If there’s one skill that separates good salespeople from great ones, it’s listening. Not the polite kind where you wait for your turn to talk—but the kind where you actually absorb what’s being said and what isn’t.
I learned this lesson early in my consulting career.
Sitting across from executives, I realized that most weren’t looking for a pitch—they were looking for someone who understood.
Once they felt heard, they opened up about the real issues holding their business back.
Even later I was given a piece of advice that I have taken with me to every meeting, and which has given me great success with my sales hat as well as building better relationships with long term customers:
"When you are talking, THEY have control. When THEY are talking, you have control".
Think about it next time you are 50 slides into your presentation and the customer is texting on his phone.
Listening Builds Trust Faster Than Talking
In high-stakes enterprise sales, every word matters. Clients can sense when you’re more interested in closing a deal than solving a problem.
Listening flips that dynamic. It signals respect, curiosity, and partnership.
It's not just about blurting out every bit of information in your great solution. In most cases, nobody cares.
Are you working out what's important to the customer? If so, what's the point, to quote Monty Python, of " droning on and on until you fall over backwards".
You can't listen and talk at the same time. And just getting to the end of your presentation is not a victory.
Listening isn’t passive—it’s active engagement. It’s taking notes, clarifying assumptions, and validating emotions. It’s also asking one more question when most people stop.
So. prepare, listen more and talk less. Focus on what's important, send the rest as an Appendix
The Power of Reflection
One of the simplest and most effective techniques I use is reflection—repeating back what I’ve heard in my own words. Something like, "So what I’m hearing is that your challenge isn’t just data accuracy—it’s that you’ve lost confidence in your forecasting.”

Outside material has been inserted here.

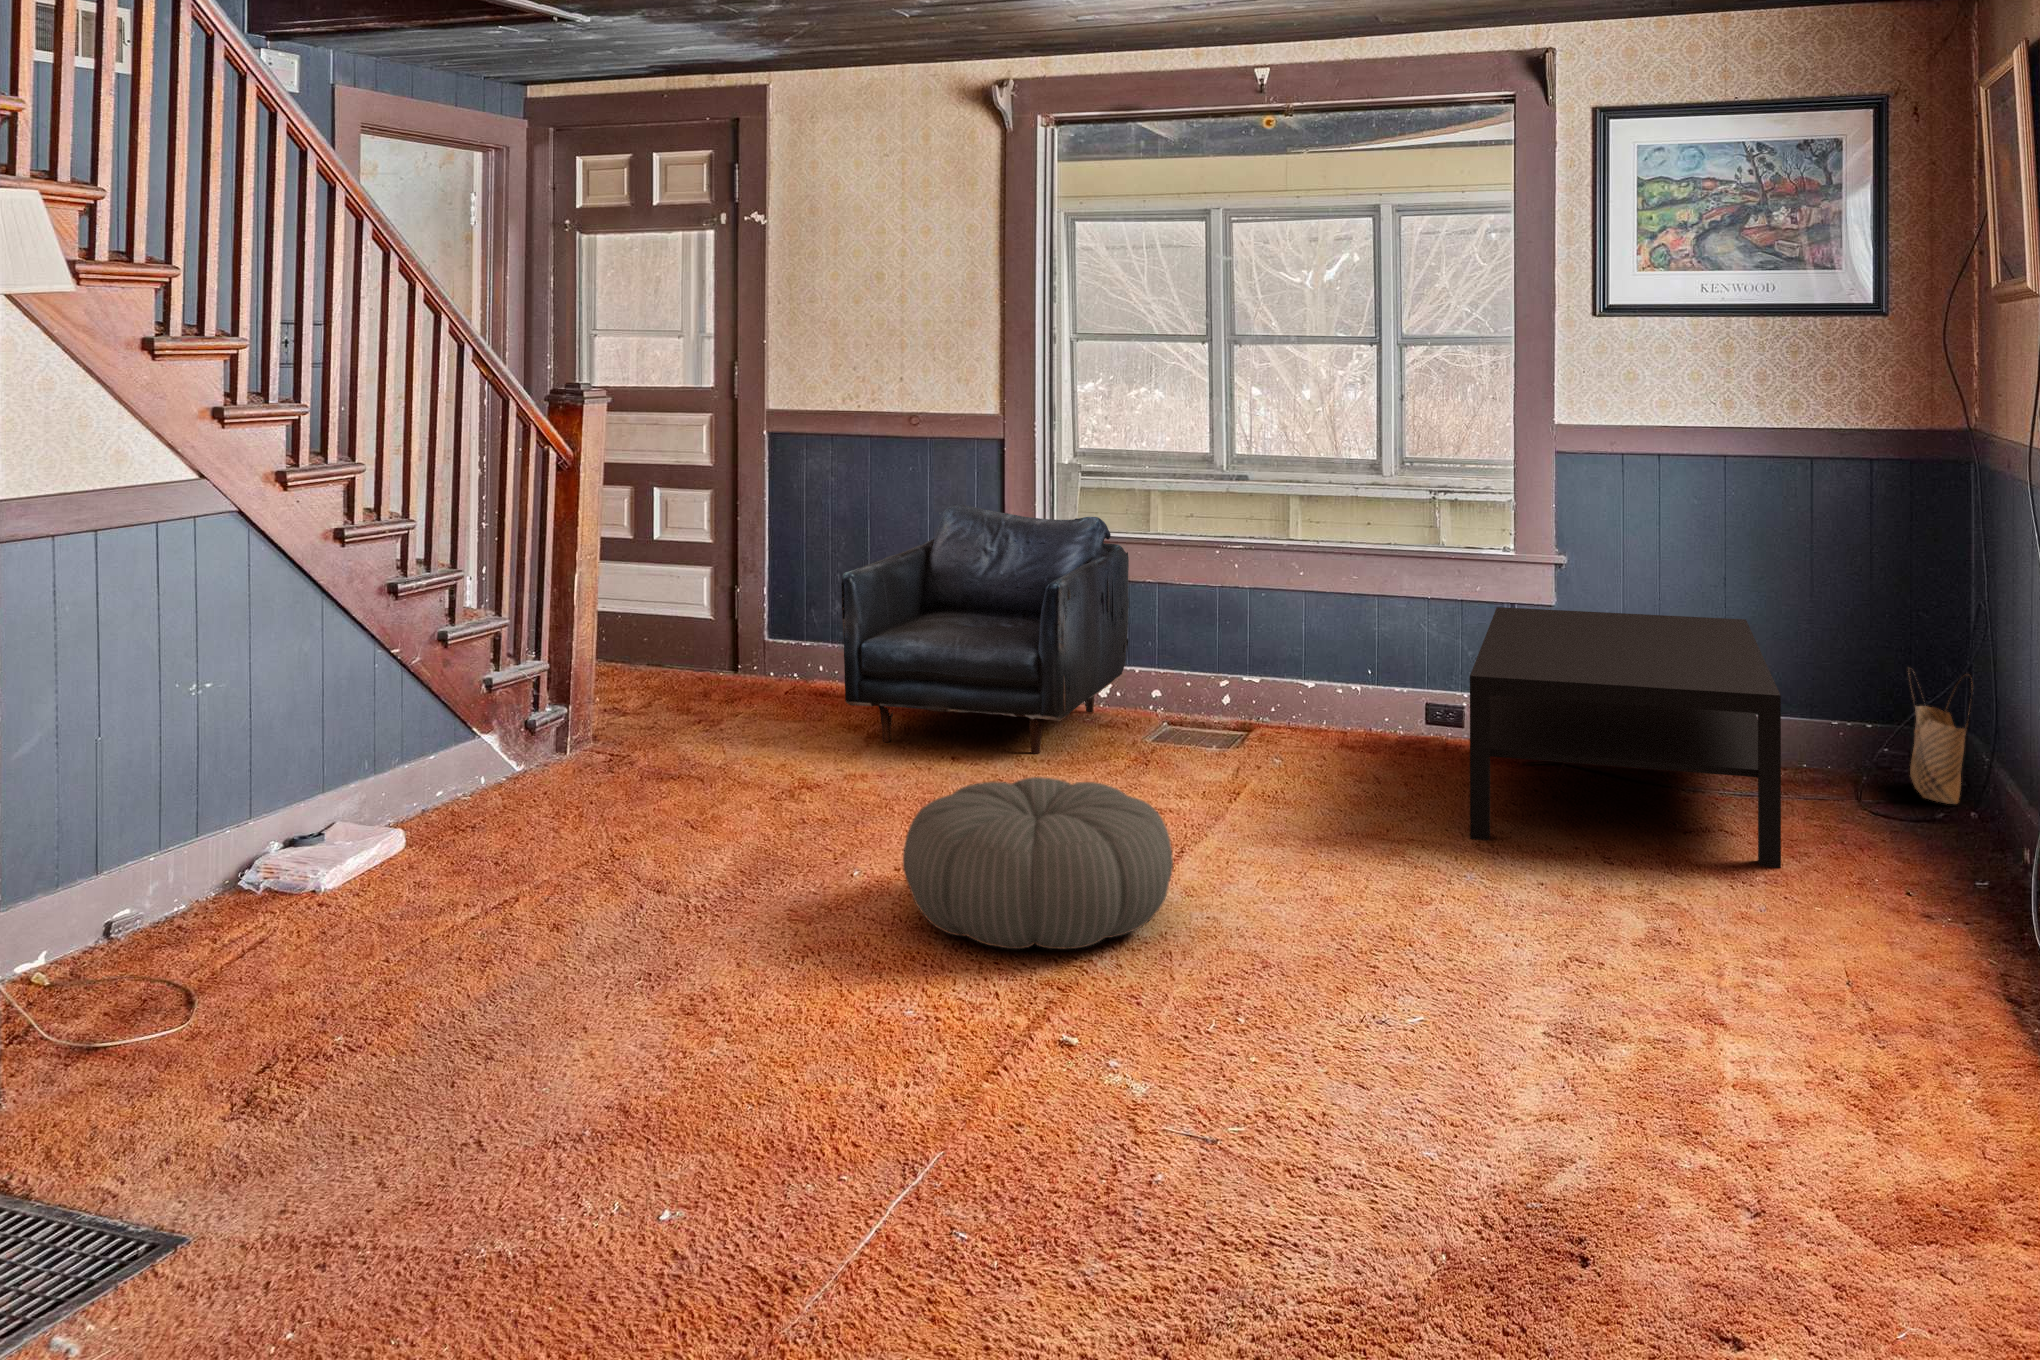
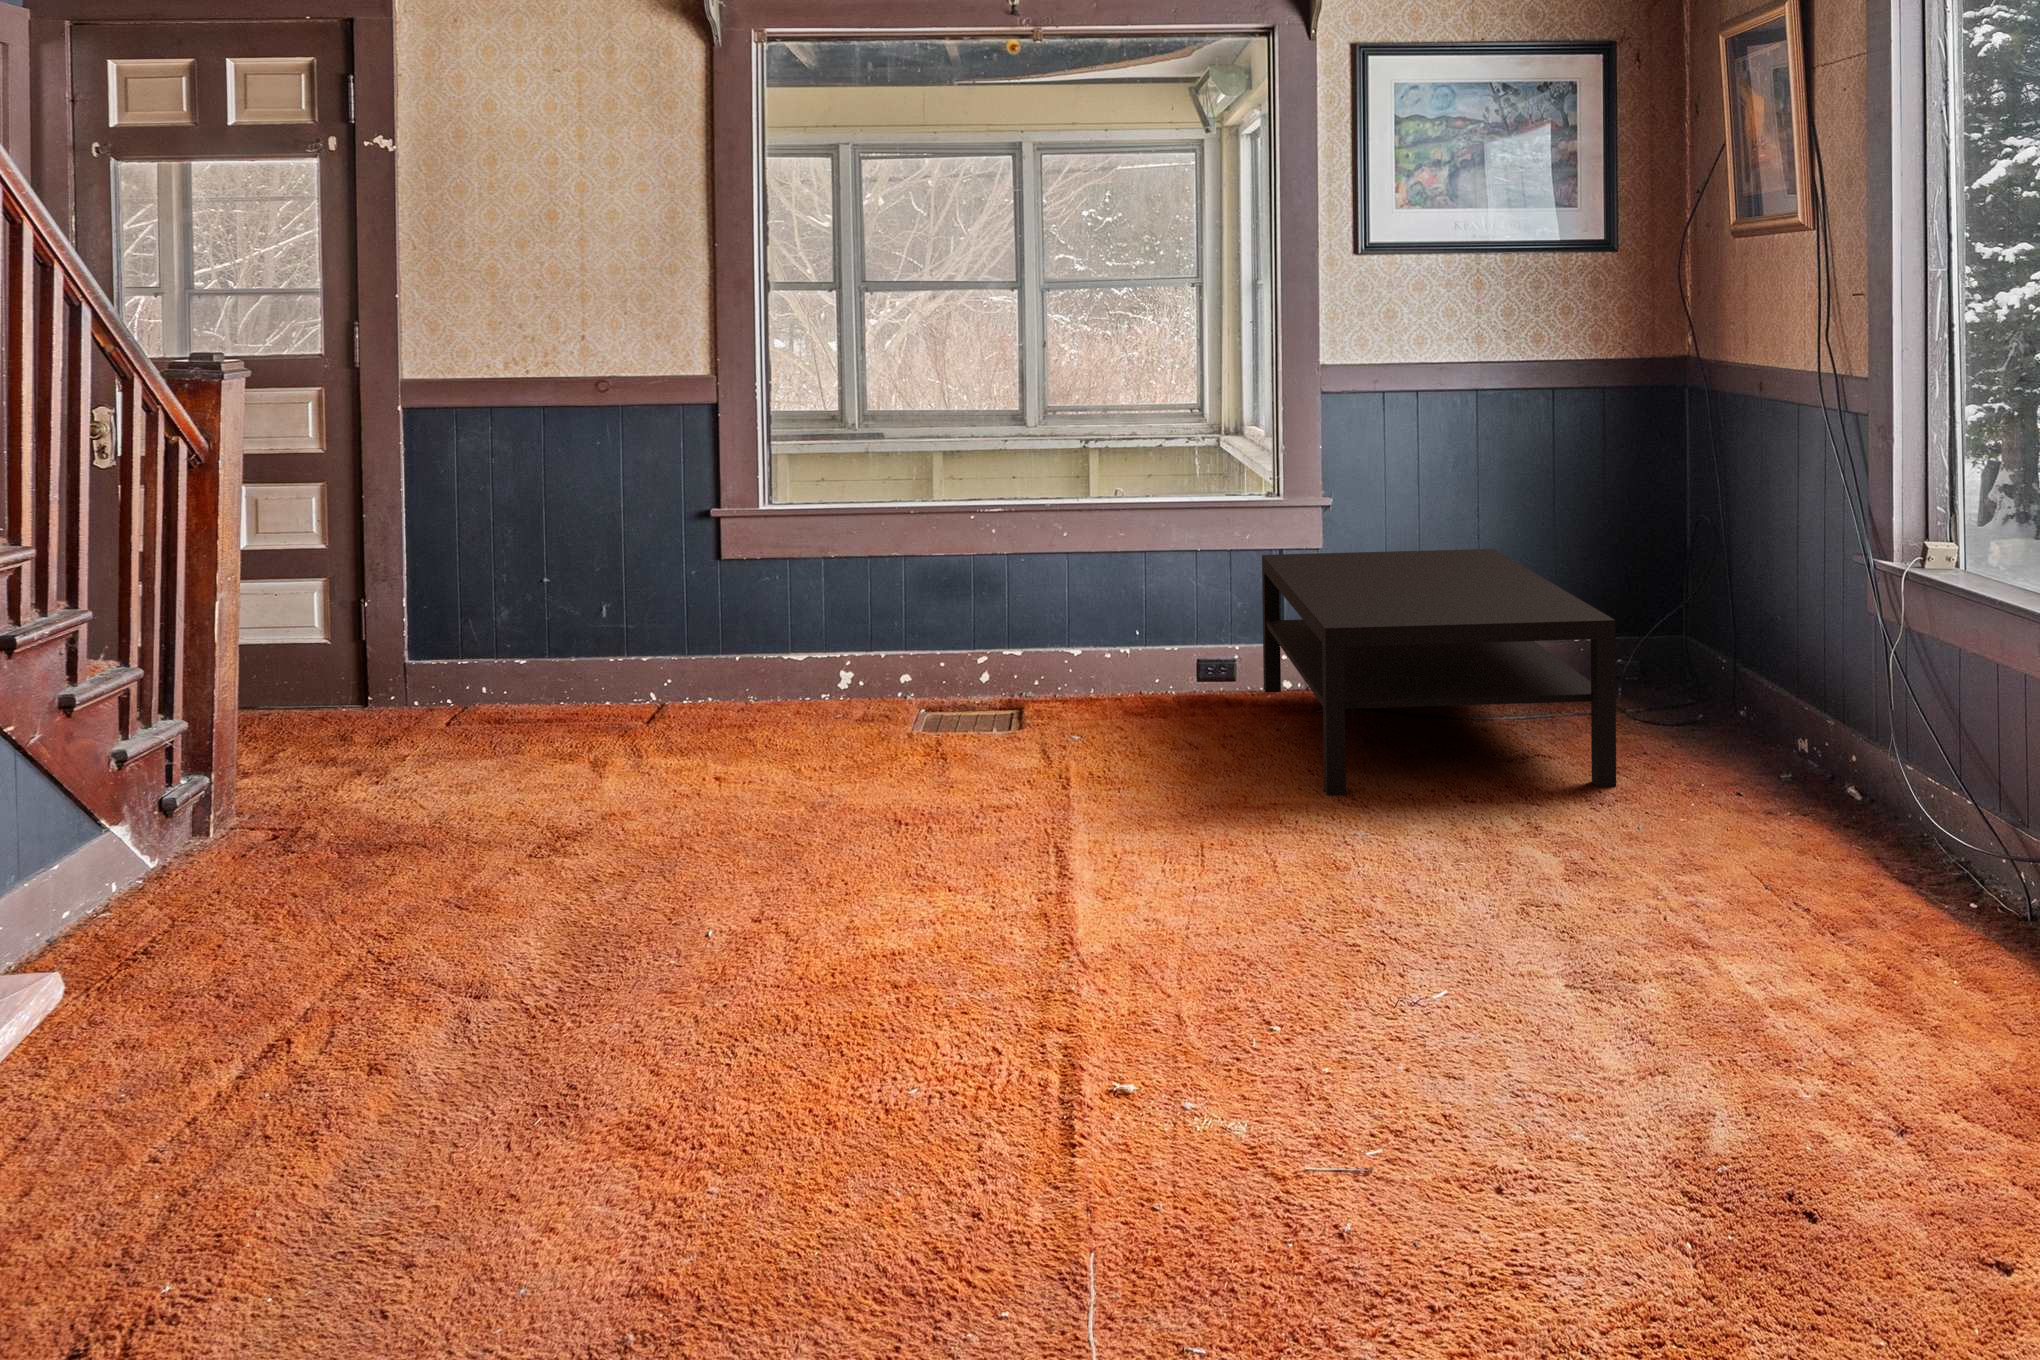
armchair: present [841,505,1129,754] -> none [564,483,868,768]
woven basket: present [1909,670,1973,804] -> none [1645,582,1706,706]
pouf: present [903,777,1173,949] -> none [809,788,1126,995]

That one sentence can shift the tone of an entire meeting. Suddenly, you’re not selling—you’re collaborating.
A quick funny story on reflection, or people that can't.
Part of my role as a Managing Consultant was to review and career plan with more junior staff. Career Planning as part of your review, do you remember those days?
Anyway, I inherited this guy who was supposedly a superstar in the making, A+++++ as we say, and myself and his former manager, were giving him a six-monthly review.
All positive but one of the grades we gave him was a B in that he struggled to listen to other people and take advice.
Apparently, we had affronted him as he was, in effect, an expert at "Proactive Listening" and when people thought he wasn't listening in fact he was hyper listening and knew everything that was going on.
When we pointed out to him that this was all rubbish and all that it did was demonstrate that he really didn't listen, we spent the next hour trying to explain that a B was a good grade and we were just trying to help him.
It didn't end well as effectively, he was too busy talking to listen to the career advice we are giving him.
Footnote to this story. Coincidentally, I took over an account that he had been project managing and as he was A+++++ I expected great things.
We were, as normal, transitioning the team out after a while and a few days in, the new team knocked on my door and sheepishly asked if we could talk.
Apparently, the work we had done for this fabulous client over the A+++++ regime was terrible quality, poorly documented and possibly left us open to litigation.
It could be a coincidence, but someone who doesn't listen can hardly deliver what the client wants, or needs, and can put your own company in peril. Just a thought.
What Clients Actually Want
Every client wants three things:
- To be understood.
- To be respected.
- To be confident that you can help.
4. To be heard
5. For you to be the one they risk their career on as they trust you
Listening accomplishes all three in less time than any slide deck.
The Discipline of Quiet
In a world obsessed with automation and noise, quiet has become a competitive advantage. When you stop talking, clients fill the silence with insight—and that’s where the real opportunity lives.
At GBUS, we believe listening isn’t soft—it’s strategic. It’s how trust starts and how long-term partnerships endure.
Key Takeaway:
Sales success begins when you stop trying to impress and start trying to understand.